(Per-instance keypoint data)
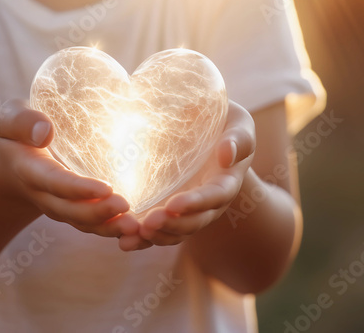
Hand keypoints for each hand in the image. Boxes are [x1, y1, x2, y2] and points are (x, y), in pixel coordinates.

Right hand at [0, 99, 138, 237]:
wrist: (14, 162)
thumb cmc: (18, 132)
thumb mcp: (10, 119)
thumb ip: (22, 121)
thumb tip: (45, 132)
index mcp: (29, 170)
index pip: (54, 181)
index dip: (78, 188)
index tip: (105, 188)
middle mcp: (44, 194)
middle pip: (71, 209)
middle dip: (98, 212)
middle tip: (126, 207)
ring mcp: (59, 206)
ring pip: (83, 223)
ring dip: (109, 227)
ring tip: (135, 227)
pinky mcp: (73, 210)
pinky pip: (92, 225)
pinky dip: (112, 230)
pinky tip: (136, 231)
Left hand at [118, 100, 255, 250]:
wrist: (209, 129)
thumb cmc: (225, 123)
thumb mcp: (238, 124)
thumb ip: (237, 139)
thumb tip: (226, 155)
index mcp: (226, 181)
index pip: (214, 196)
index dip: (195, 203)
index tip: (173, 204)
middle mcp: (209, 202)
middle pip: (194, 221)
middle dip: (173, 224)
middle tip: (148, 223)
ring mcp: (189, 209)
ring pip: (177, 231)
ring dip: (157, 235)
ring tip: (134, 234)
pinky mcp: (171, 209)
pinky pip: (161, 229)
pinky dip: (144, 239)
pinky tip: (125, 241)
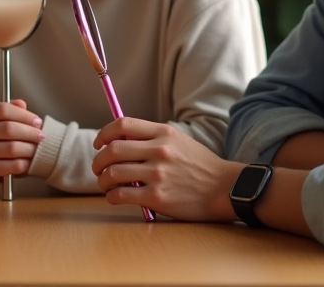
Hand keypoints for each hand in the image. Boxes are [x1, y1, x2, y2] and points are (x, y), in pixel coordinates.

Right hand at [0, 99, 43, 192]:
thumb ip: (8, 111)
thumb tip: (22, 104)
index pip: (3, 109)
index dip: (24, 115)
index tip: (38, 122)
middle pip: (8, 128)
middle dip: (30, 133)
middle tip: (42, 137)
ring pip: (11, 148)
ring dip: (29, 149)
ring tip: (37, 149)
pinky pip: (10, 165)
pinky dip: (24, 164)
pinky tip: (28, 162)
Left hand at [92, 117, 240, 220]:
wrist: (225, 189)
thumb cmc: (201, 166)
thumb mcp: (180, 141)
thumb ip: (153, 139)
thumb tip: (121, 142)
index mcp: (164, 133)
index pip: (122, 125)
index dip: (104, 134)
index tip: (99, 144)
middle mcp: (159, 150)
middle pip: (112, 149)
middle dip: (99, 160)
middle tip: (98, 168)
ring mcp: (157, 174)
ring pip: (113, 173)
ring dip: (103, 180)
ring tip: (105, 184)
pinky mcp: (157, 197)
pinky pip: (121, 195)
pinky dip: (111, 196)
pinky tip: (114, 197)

**ABOUT THIS TASK:** From the records above, transcribe without alteration every line from the one with "index pip: (122, 125)" to the one with "pinky dip: (111, 196)", inclusive.

**OUTPUT FOR THIS TASK:**
index pip: (122, 125)
index dip: (104, 134)
index tip: (99, 144)
middle mcp: (159, 150)
middle pip: (112, 149)
middle dip: (99, 160)
middle tip: (98, 168)
ring mcp: (157, 174)
ring pip: (113, 173)
ring dip: (103, 180)
ring tip: (105, 184)
pinky mcp: (157, 197)
pinky pip: (121, 195)
pinky dip: (111, 196)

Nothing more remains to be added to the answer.